Rahimi's defense team chose not to call any witnesses or contest the government's claims that he set off the bomb on 23rd st. But in her closing statements federal public defender Sabrina Shroff sought to spare her client a mandatory life sentence by arguing that he did not intend to set off the second bomb.
Convictions on the 7th and 8th counts of the indictment, which allege Rahimi used a bomb to further a crime of violence, would mean a mandatory life sentence for Rahimi. Shroff's defense, then, was focused on sparing her client a life sentence.
"You can despise Mr. Rahimi for doing something as heinous as leaving a bomb on 27th st.," Shroff told the jury. But "the fact that the bomb was capable of being used doesn't mean that Mr. Rahimi intended to use it."
Shroff said that Rahimi heard the blast at 23rd st. and that gave him pause. After hearing that, he took no steps to set off the second bomb, and abandoned it on the street, she argued.
Rahimi left New York City that day with six more bombs in his backpack. But none of those bombs went off, even when he was apprehended by police more than a day later.
"Six more chances to set off bombs. Six more chances to cause harm, if that's what he wanted to do," she argued. "Callousness, carelessness, is not intent."

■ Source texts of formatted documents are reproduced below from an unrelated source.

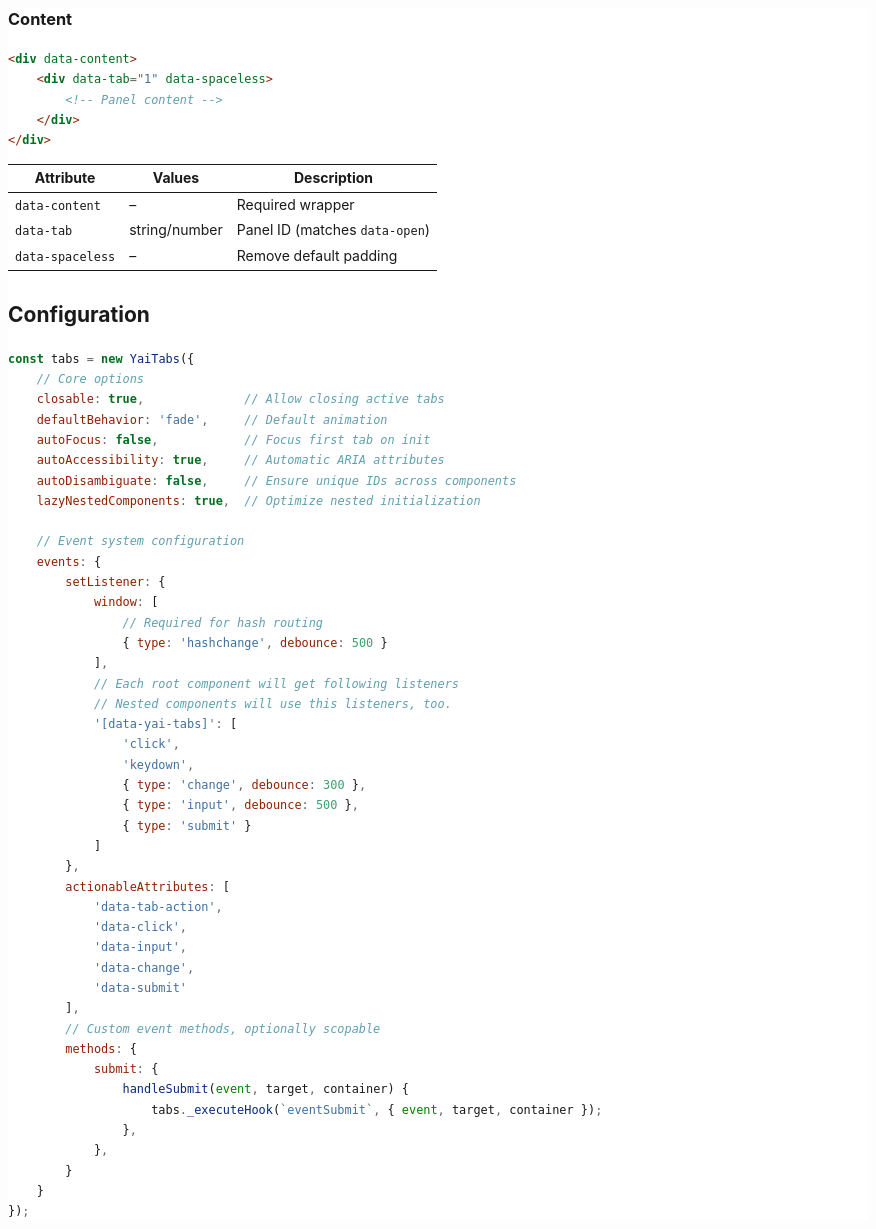 ### Content
```html
<div data-content>
    <div data-tab="1" data-spaceless>
        <!-- Panel content -->
    </div>
</div>
```

| Attribute | Values | Description |
|-----------|--------|-------------|
| `data-content` | – | Required wrapper |
| `data-tab` | string/number | Panel ID (matches `data-open`) |
| `data-spaceless` | – | Remove default padding |

## Configuration

```js
const tabs = new YaiTabs({
    // Core options
    closable: true,              // Allow closing active tabs
    defaultBehavior: 'fade',     // Default animation
    autoFocus: false,            // Focus first tab on init
    autoAccessibility: true,     // Automatic ARIA attributes
    autoDisambiguate: false,     // Ensure unique IDs across components
    lazyNestedComponents: true,  // Optimize nested initialization

    // Event system configuration
    events: {
        setListener: {
            window: [
                // Required for hash routing
                { type: 'hashchange', debounce: 500 }
            ],
            // Each root component will get following listeners
            // Nested components will use this listeners, too.
            '[data-yai-tabs]': [
                'click',
                'keydown',
                { type: 'change', debounce: 300 },
                { type: 'input', debounce: 500 },
                { type: 'submit' }
            ]
        },
        actionableAttributes: [
            'data-tab-action',
            'data-click',
            'data-input',
            'data-change',
            'data-submit'
        ],
        // Custom event methods, optionally scopable
        methods: {
            submit: {
                handleSubmit(event, target, container) {
                    tabs._executeHook(`eventSubmit`, { event, target, container });
                },
            },
        }
    }
});
```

In fact, the defense faced an uphill battle. Prosecutors had video of Rahimi testing homemade explosives at home, placing bombs in New York, and fingerprints linking him to the devices.
Assistant U.S. Attorney Andrew DeFilippis told the jury the evidence was so overwhelming that Shroff's closing statement in itself was a "partial confession."
"He's admitting what he can't deny, and denying what he can't admit," DeFilippis said. Shroff's argument "was a cover story straight out of the Al Qaeda playbook."
Rahimi also faces charges in New Jersey relating to bombs set off in a park and a shootout with a police officer. The defense attorneys successfully fought to prevent the jury from hearing about the shootout with police.